I have been particularly interested in what you say about the book of Job, i.e., the divine omniscience.
While reading this little book you must be constantly aware of the fact that whatever I say in it does not refer to God himself, but rather to the idea or opinion man makes of God.
When I use the term "the omniscience of God" it means: this is what man says about God and not that God is omniscient.
Man always uses that knowledge he finds in himself to characterize his metaphysical figures.
Thus you could make an analogy between the obliviousness of the human being and a similar state of his God.
But this is not permissible in so far as man himself has made the dogmatic statement that God's omniscience is absolute and not subject to man's shortcomings.
Thus God's omniscience means really a perfect presence of mind, and then only it becomes a blatant contradiction that He does not consult it or seems to be unaware of it.

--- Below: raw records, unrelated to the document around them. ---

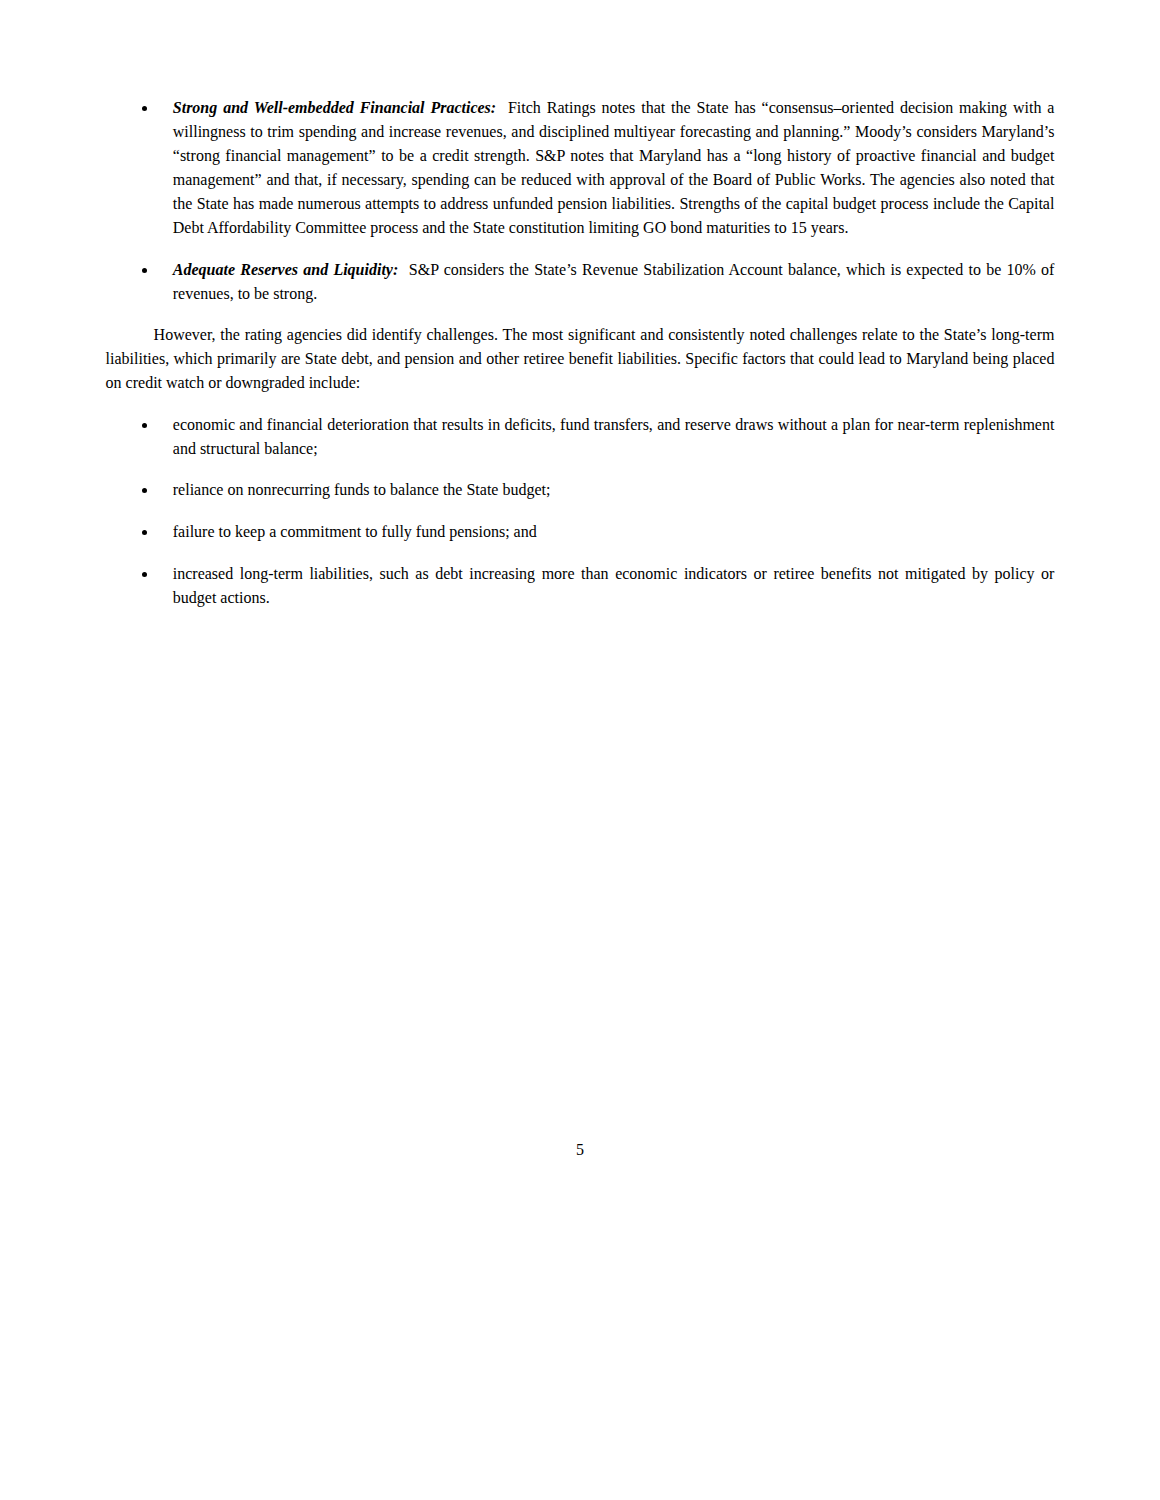Strong and Well-embedded Financial Practices: Fitch Ratings notes that the State has “consensus–oriented decision making with a willingness to trim spending and increase revenues, and disciplined multiyear forecasting and planning.” Moody’s considers Maryland’s “strong financial management” to be a credit strength. S&P notes that Maryland has a “long history of proactive financial and budget management” and that, if necessary, spending can be reduced with approval of the Board of Public Works. The agencies also noted that the State has made numerous attempts to address unfunded pension liabilities. Strengths of the capital budget process include the Capital Debt Affordability Committee process and the State constitution limiting GO bond maturities to 15 years.
Adequate Reserves and Liquidity: S&P considers the State’s Revenue Stabilization Account balance, which is expected to be 10% of revenues, to be strong.
However, the rating agencies did identify challenges. The most significant and consistently noted challenges relate to the State’s long-term liabilities, which primarily are State debt, and pension and other retiree benefit liabilities. Specific factors that could lead to Maryland being placed on credit watch or downgraded include:
economic and financial deterioration that results in deficits, fund transfers, and reserve draws without a plan for near-term replenishment and structural balance;
reliance on nonrecurring funds to balance the State budget;
failure to keep a commitment to fully fund pensions; and
increased long-term liabilities, such as debt increasing more than economic indicators or retiree benefits not mitigated by policy or budget actions.
5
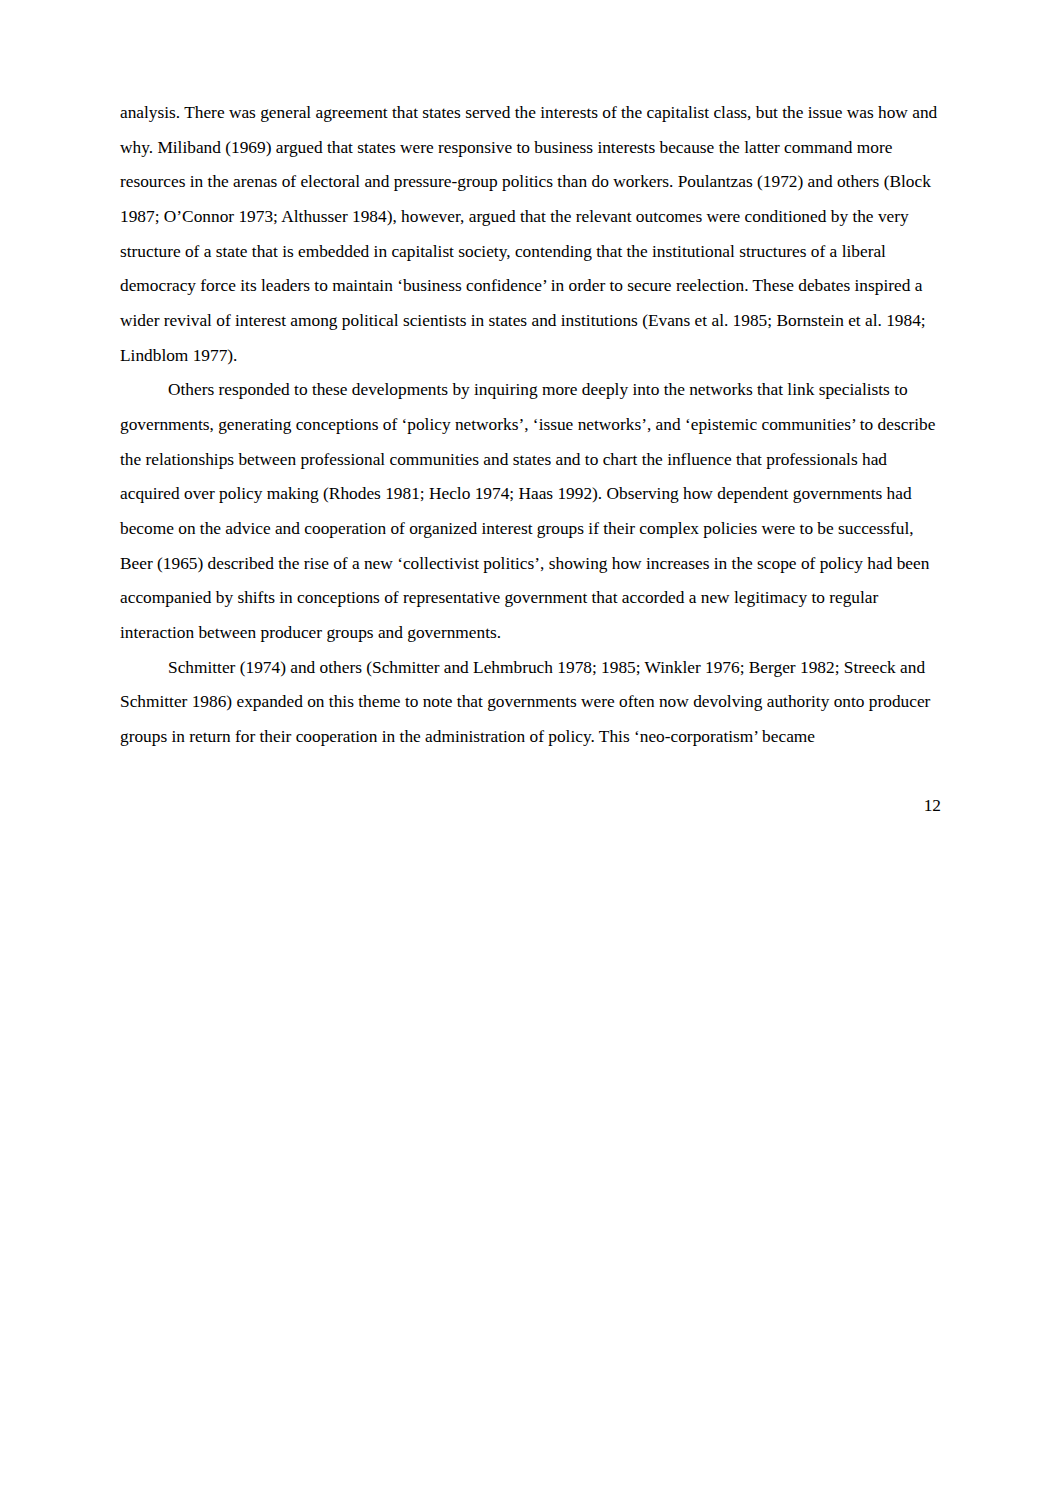analysis. There was general agreement that states served the interests of the capitalist class, but the issue was how and why. Miliband (1969) argued that states were responsive to business interests because the latter command more resources in the arenas of electoral and pressure-group politics than do workers. Poulantzas (1972) and others (Block 1987; O’Connor 1973; Althusser 1984), however, argued that the relevant outcomes were conditioned by the very structure of a state that is embedded in capitalist society, contending that the institutional structures of a liberal democracy force its leaders to maintain ‘business confidence’ in order to secure reelection. These debates inspired a wider revival of interest among political scientists in states and institutions (Evans et al. 1985; Bornstein et al. 1984; Lindblom 1977).
Others responded to these developments by inquiring more deeply into the networks that link specialists to governments, generating conceptions of ‘policy networks’, ‘issue networks’, and ‘epistemic communities’ to describe the relationships between professional communities and states and to chart the influence that professionals had acquired over policy making (Rhodes 1981; Heclo 1974; Haas 1992). Observing how dependent governments had become on the advice and cooperation of organized interest groups if their complex policies were to be successful, Beer (1965) described the rise of a new ‘collectivist politics’, showing how increases in the scope of policy had been accompanied by shifts in conceptions of representative government that accorded a new legitimacy to regular interaction between producer groups and governments.
Schmitter (1974) and others (Schmitter and Lehmbruch 1978; 1985; Winkler 1976; Berger 1982; Streeck and Schmitter 1986) expanded on this theme to note that governments were often now devolving authority onto producer groups in return for their cooperation in the administration of policy. This ‘neo-corporatism’ became
12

In this sense "God" is very paradoxical and I call my reader's attention to such and other contradictions to wake him up, so that he gets aware of the insufficiency of his representations and indirectly of the need to revise them.
This is the point which is regularly misunderstood: people assume that I am talking about God himself.
In reality I am talking about human representations.
So if anybody should talk to you about my Job, you had better refer him to this passage.